• Dataset content:
"""

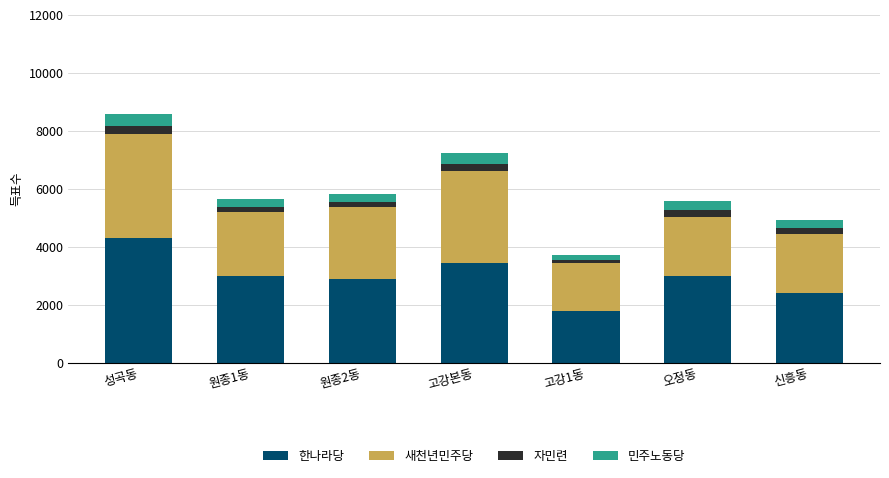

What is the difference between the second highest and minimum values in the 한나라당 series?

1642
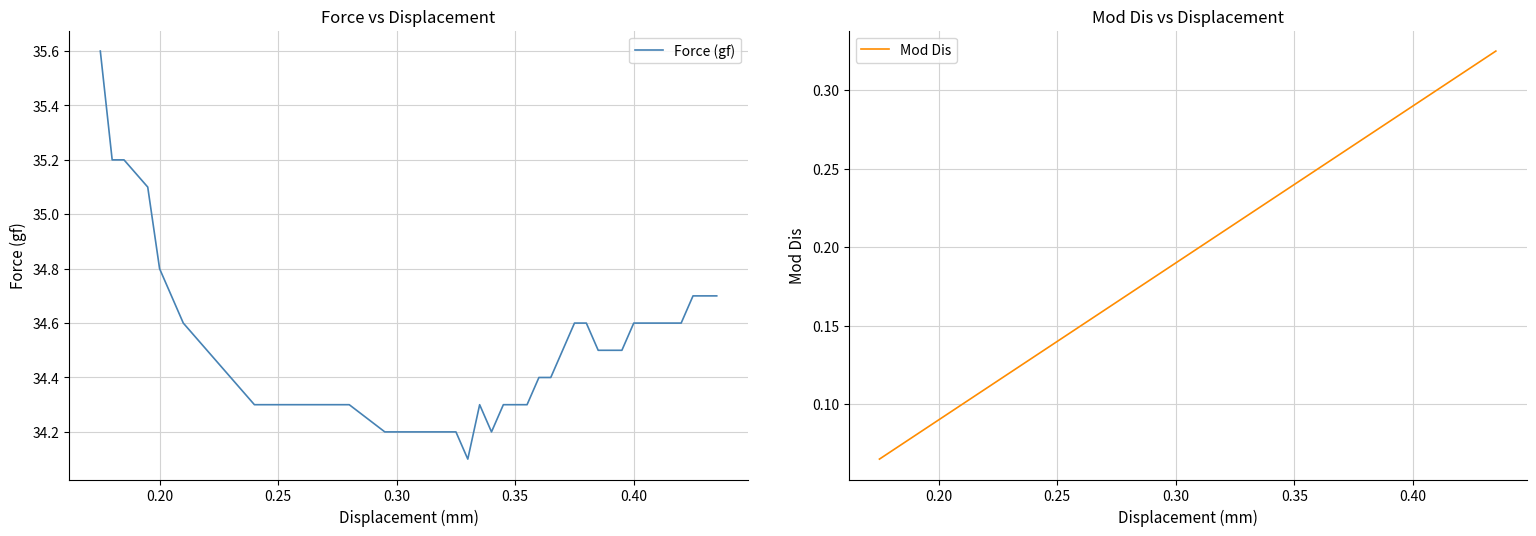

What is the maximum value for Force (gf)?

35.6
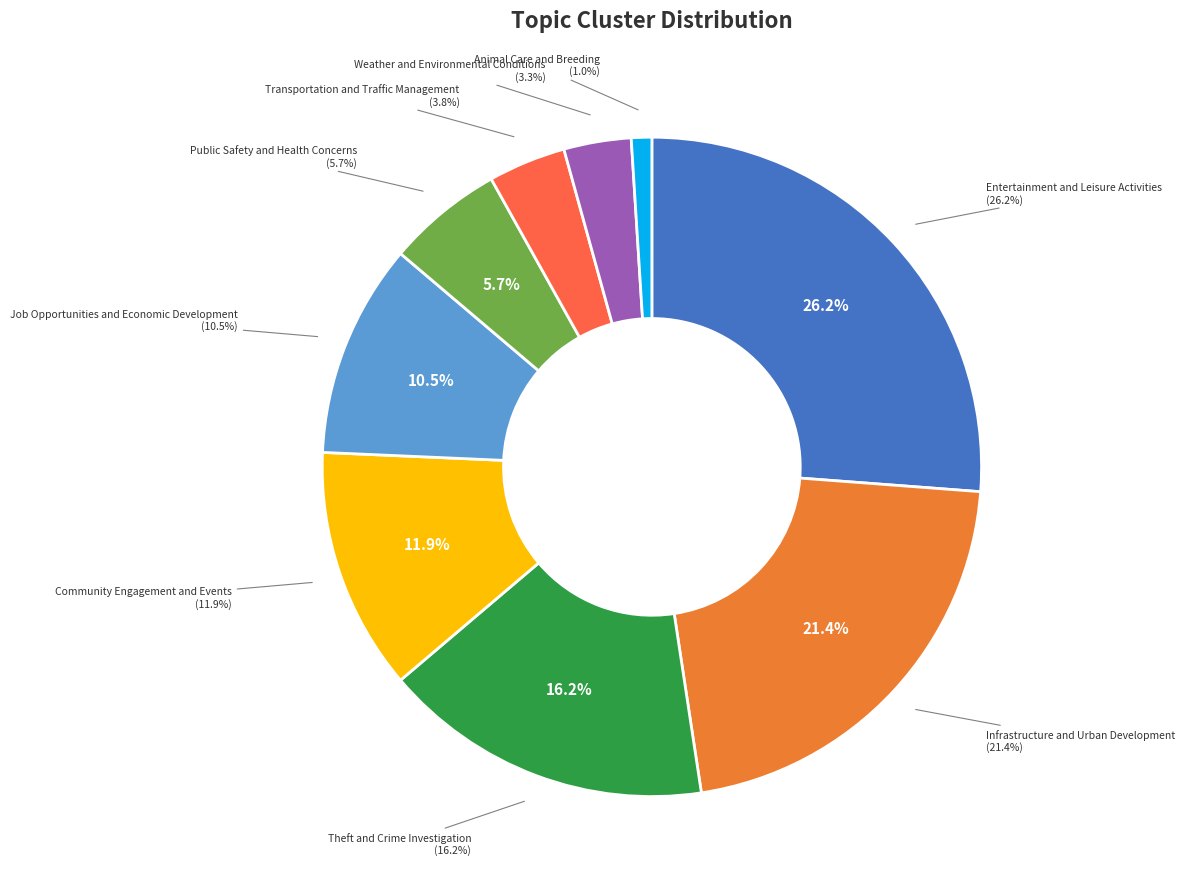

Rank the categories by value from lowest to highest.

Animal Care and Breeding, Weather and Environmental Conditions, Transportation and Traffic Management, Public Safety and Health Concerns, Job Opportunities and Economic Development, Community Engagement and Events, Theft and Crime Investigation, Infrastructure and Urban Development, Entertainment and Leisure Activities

"""

• What the task requires: Copy the stretch of the material from the line containing "Rank the categories" through the end, reproducing each line word for word.

• Solution to the problem:
Rank the categories by value from lowest to highest.

Animal Care and Breeding, Weather and Environmental Conditions, Transportation and Traffic Management, Public Safety and Health Concerns, Job Opportunities and Economic Development, Community Engagement and Events, Theft and Crime Investigation, Infrastructure and Urban Development, Entertainment and Leisure Activities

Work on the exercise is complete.